> [Work item] Pick out and copy every line in the listing below that contains the word "Lillo", counting only matches with the same capital and small letters.

> [Task input]
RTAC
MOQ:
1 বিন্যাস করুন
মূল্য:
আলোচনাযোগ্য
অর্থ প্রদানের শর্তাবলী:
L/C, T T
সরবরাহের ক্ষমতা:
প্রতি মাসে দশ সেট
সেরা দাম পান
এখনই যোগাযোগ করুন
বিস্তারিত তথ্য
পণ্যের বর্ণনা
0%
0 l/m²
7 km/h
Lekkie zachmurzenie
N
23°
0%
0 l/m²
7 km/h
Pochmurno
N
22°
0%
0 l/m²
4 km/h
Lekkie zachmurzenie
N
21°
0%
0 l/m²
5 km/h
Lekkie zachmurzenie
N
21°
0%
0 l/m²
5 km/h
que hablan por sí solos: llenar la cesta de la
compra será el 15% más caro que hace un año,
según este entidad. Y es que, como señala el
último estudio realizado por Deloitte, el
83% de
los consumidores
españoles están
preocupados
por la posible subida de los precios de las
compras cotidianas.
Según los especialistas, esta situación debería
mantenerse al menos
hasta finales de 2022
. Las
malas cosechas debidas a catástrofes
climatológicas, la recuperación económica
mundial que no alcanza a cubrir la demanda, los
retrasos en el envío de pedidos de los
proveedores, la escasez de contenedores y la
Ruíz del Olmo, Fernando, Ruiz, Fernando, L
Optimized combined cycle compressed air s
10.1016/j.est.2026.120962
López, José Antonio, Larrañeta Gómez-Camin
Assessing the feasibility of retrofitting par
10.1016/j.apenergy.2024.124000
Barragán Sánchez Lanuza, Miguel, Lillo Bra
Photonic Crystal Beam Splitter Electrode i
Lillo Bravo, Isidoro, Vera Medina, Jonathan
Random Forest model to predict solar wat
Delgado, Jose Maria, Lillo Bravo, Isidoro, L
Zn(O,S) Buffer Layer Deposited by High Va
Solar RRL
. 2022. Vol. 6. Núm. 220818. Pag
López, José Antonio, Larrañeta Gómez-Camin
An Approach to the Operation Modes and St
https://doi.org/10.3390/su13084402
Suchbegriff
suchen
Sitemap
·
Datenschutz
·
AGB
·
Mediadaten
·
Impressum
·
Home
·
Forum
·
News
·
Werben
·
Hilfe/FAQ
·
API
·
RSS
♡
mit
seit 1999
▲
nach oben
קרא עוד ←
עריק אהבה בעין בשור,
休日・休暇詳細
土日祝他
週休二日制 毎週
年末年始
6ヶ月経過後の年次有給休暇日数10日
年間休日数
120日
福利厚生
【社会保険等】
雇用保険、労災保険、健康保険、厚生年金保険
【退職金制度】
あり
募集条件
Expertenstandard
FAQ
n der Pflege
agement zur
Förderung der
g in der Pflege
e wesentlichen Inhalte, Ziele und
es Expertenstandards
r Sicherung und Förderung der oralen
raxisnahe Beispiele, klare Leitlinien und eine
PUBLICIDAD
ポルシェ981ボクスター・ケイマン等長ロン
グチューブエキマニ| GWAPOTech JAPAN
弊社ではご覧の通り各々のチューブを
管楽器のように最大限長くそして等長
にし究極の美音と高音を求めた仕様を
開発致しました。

> [Exercise answer]
Barragán Sánchez Lanuza, Miguel, Lillo Bra
Lillo Bravo, Isidoro, Vera Medina, Jonathan
Delgado, Jose Maria, Lillo Bravo, Isidoro, L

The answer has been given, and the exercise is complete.